At Arlington, the uniformed pallbearers, representing every branch of the military, carried the casket to the hillside grave. En route, they passed through a cordon of soldiers who formed an honor guard. These men had been flown in from Fort Bragg, North Carolina, at the request of the slain president’s brother. Robert Kennedy made the call because he knew how much these men had impressed the president, how much he identified them with all that was best about the American military and the nation. They were members of the army’s Special Forces, the Green Berets. After the president was laid to rest, the leader of the honor guard, Sergeant Major Francis Ruddy, removed his green beret and placed it near the eternal flame that marked the gravesite.
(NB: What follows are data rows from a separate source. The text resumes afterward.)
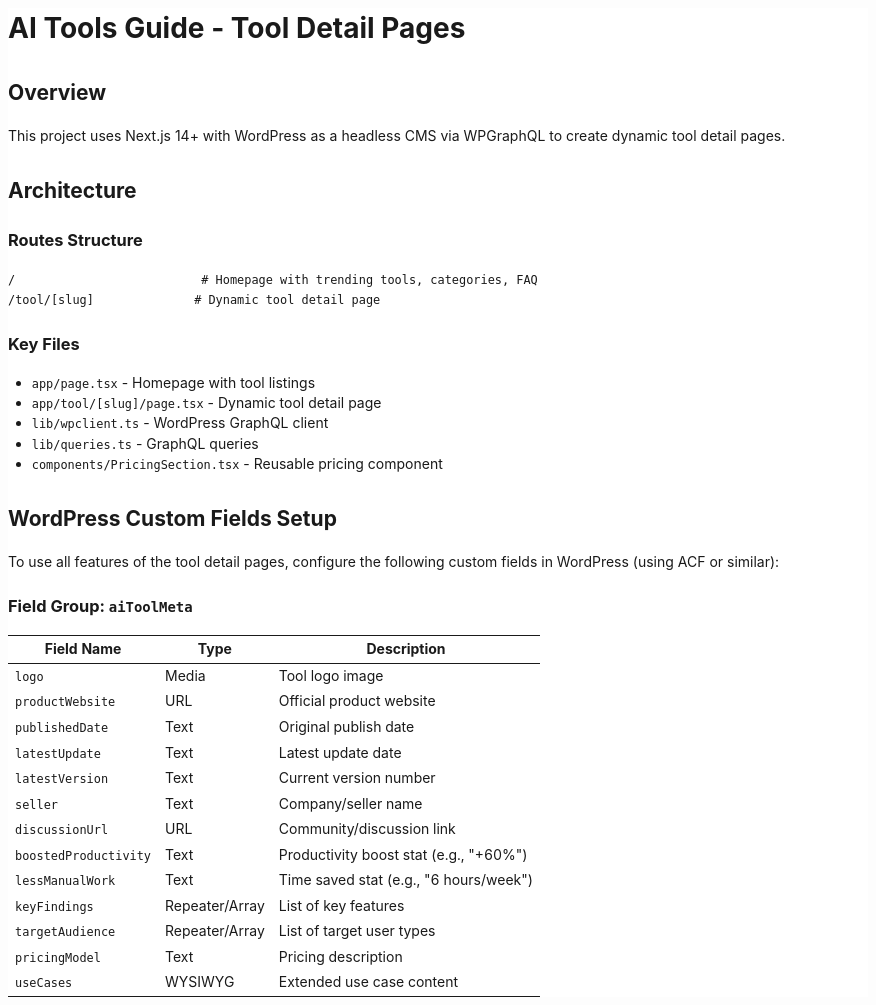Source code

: # AI Tools Guide - Tool Detail Pages

## Overview

This project uses Next.js 14+ with WordPress as a headless CMS via WPGraphQL to create dynamic tool detail pages.

## Architecture

### Routes Structure

```
/                          # Homepage with trending tools, categories, FAQ
/tool/[slug]              # Dynamic tool detail page
```

### Key Files

- `app/page.tsx` - Homepage with tool listings
- `app/tool/[slug]/page.tsx` - Dynamic tool detail page
- `lib/wpclient.ts` - WordPress GraphQL client
- `lib/queries.ts` - GraphQL queries
- `components/PricingSection.tsx` - Reusable pricing component

## WordPress Custom Fields Setup

To use all features of the tool detail pages, configure the following custom fields in WordPress (using ACF or similar):

### Field Group: `aiToolMeta`

| Field Name | Type | Description |
|------------|------|-------------|
| `logo` | Media | Tool logo image |
| `productWebsite` | URL | Official product website |
| `publishedDate` | Text | Original publish date |
| `latestUpdate` | Text | Latest update date |
| `latestVersion` | Text | Current version number |
| `seller` | Text | Company/seller name |
| `discussionUrl` | URL | Community/discussion link |
| `boostedProductivity` | Text | Productivity boost stat (e.g., "+60%") |
| `lessManualWork` | Text | Time saved stat (e.g., "6 hours/week") |
| `keyFindings` | Repeater/Array | List of key features |
| `targetAudience` | Repeater/Array | List of target user types |
| `pricingModel` | Text | Pricing description |
| `useCases` | WYSIWYG | Extended use case content |
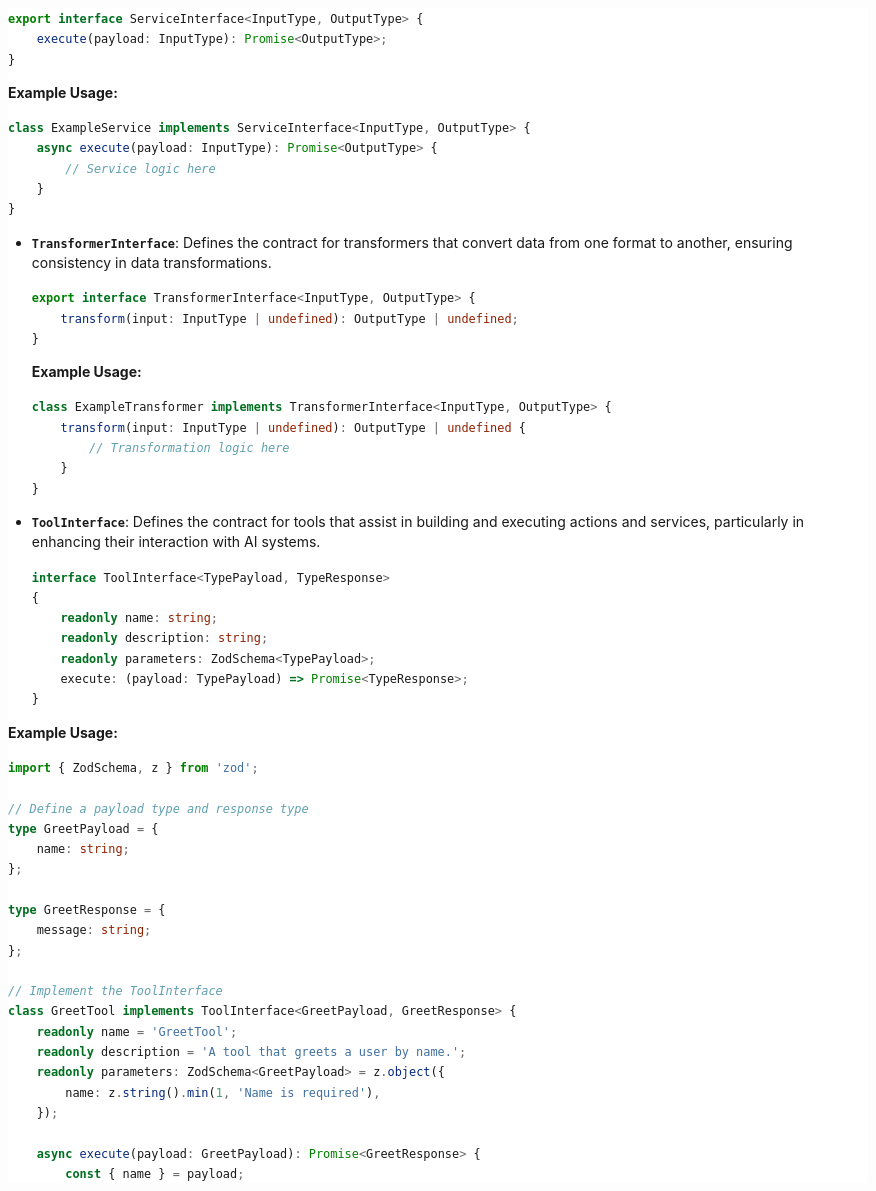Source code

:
   ```typescript
  export interface ServiceInterface<InputType, OutputType> {
      execute(payload: InputType): Promise<OutputType>;
  }
  ```

  **Example Usage:**
  ```typescript
  class ExampleService implements ServiceInterface<InputType, OutputType> {
      async execute(payload: InputType): Promise<OutputType> {
          // Service logic here
      }
  }
  ```

- **`TransformerInterface`**: Defines the contract for transformers that convert data from one format to another, ensuring consistency in data transformations.

  ```typescript
  export interface TransformerInterface<InputType, OutputType> {
      transform(input: InputType | undefined): OutputType | undefined;
  }
  ```

  **Example Usage:**
  ```typescript
  class ExampleTransformer implements TransformerInterface<InputType, OutputType> {
      transform(input: InputType | undefined): OutputType | undefined {
          // Transformation logic here
      }
  }
  ```

- **`ToolInterface`**: Defines the contract for tools that assist in building and executing actions and services, particularly in enhancing their interaction with AI systems.

  ```typescript
  interface ToolInterface<TypePayload, TypeResponse>
  {
      readonly name: string;
      readonly description: string;
      readonly parameters: ZodSchema<TypePayload>;
      execute: (payload: TypePayload) => Promise<TypeResponse>;
  }
  ```

**Example Usage:**
  ```typescript
  import { ZodSchema, z } from 'zod';

  // Define a payload type and response type
  type GreetPayload = {
      name: string;
  };

  type GreetResponse = {
      message: string;
  };

  // Implement the ToolInterface
  class GreetTool implements ToolInterface<GreetPayload, GreetResponse> {
      readonly name = 'GreetTool';
      readonly description = 'A tool that greets a user by name.';
      readonly parameters: ZodSchema<GreetPayload> = z.object({
          name: z.string().min(1, 'Name is required'),
      });

      async execute(payload: GreetPayload): Promise<GreetResponse> {
          const { name } = payload;
  ```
By the time of JFK’s death, these elite, counter-guerrilla commandos had become icons of the New Frontier. Magazines and newspapers practically competed to offer the most lavish praise. The Green Berets were not ordinary G.I. Joes, or reluctant draftees; these were the ultimate professionals—the best of the best.
The media relished the punishing thirty-eight-week training ordeal endured by the intrepid volunteers, “a killing tenure of unrelieved work and pressure” with nighttime drops into snake-infested swamps and endless runs in the baking southern sun. The Green Berets were not just the finest physical specimens the military could produce; they were, according to the Saturday Evening Post, the “Harvard Ph.D.’s of warfare”—“politico-military experts” who provided the perfect antidote to Communist-led insurgencies in remote areas throughout the world. Steeped in the works of Mao Tse-tung and Che Guevara; trained in foreign languages; schooled on indigenous cultural mores; masters of stealth, ambush, demolitions, and emergency medical procedures; and capable of killing their enemy in dozens of ways, the Green Berets could out-guerrilla the guerrilla and defeat the Red insurgent on his own turf with his own techniques. As Time effused in 1961: “The [American] guerrillas can remove an appendix, fire a foreign-made or obsolete gun, blow up a bridge, handle a bow and arrow, sweet-talk some bread out of a native in his own language, fashion explosives out of chemical fertilizer, cut an enemy’s throat (Peking radio calls the operators ‘Killer Commandos’), live off the land.” Even the army’s own propaganda could not have been more celebratory.